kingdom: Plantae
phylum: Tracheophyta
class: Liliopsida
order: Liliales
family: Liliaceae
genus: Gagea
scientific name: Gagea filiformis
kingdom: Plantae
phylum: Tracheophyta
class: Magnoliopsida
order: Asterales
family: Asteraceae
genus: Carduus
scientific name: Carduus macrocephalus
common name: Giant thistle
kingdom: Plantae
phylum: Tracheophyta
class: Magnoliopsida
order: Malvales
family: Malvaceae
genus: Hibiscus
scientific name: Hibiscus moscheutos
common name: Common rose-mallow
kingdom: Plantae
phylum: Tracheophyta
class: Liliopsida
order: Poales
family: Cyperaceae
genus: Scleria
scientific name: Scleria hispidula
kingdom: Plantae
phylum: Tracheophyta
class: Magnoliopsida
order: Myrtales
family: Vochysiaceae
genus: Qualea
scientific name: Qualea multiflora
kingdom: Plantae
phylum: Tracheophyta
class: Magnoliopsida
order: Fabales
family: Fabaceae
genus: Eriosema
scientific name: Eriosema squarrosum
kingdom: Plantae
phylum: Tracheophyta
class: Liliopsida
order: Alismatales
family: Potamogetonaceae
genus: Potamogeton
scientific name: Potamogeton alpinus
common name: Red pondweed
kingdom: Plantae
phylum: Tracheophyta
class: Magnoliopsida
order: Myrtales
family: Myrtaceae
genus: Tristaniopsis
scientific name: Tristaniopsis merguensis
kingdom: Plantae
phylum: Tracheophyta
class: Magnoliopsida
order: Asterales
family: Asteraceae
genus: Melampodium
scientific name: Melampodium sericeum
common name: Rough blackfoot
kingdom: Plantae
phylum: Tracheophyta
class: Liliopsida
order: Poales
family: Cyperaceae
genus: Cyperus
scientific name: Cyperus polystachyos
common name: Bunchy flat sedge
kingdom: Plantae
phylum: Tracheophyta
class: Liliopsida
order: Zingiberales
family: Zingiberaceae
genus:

════

What is asked: Print the lines exactly as they appear, starting with the line that contains "family: Malvaceae" and going on through the line that contains "family: Potamogetonaceae".

Result of the exercise:
family: Malvaceae
genus: Hibiscus
scientific name: Hibiscus moscheutos
common name: Common rose-mallow
kingdom: Plantae
phylum: Tracheophyta
class: Liliopsida
order: Poales
family: Cyperaceae
genus: Scleria
scientific name: Scleria hispidula
kingdom: Plantae
phylum: Tracheophyta
class: Magnoliopsida
order: Myrtales
family: Vochysiaceae
genus: Qualea
scientific name: Qualea multiflora
kingdom: Plantae
phylum: Tracheophyta
class: Magnoliopsida
order: Fabales
family: Fabaceae
genus: Eriosema
scientific name: Eriosema squarrosum
kingdom: Plantae
phylum: Tracheophyta
class: Liliopsida
order: Alismatales
family: Potamogetonaceae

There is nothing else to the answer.